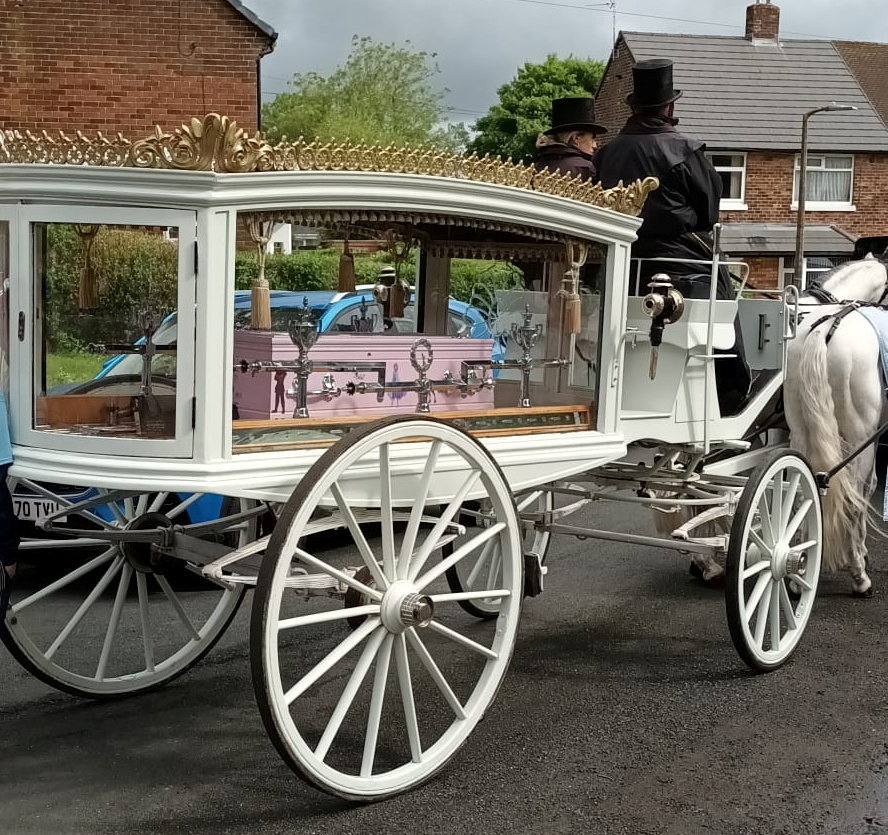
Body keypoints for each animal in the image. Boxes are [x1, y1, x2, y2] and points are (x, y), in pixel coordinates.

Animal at [784, 255, 888, 596]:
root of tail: (824, 328)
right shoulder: (870, 439)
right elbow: (866, 489)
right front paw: (861, 555)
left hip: (800, 432)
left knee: (802, 491)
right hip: (859, 437)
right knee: (854, 499)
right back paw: (860, 579)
◇ ◇ ◇ ◇ ◇ ◇ ◇
## [BRIEF]
What is the number of lines in the listing that contain the string "right"? Reply with that number alone.

## [RESPONSE TO THE EXERCISE]
6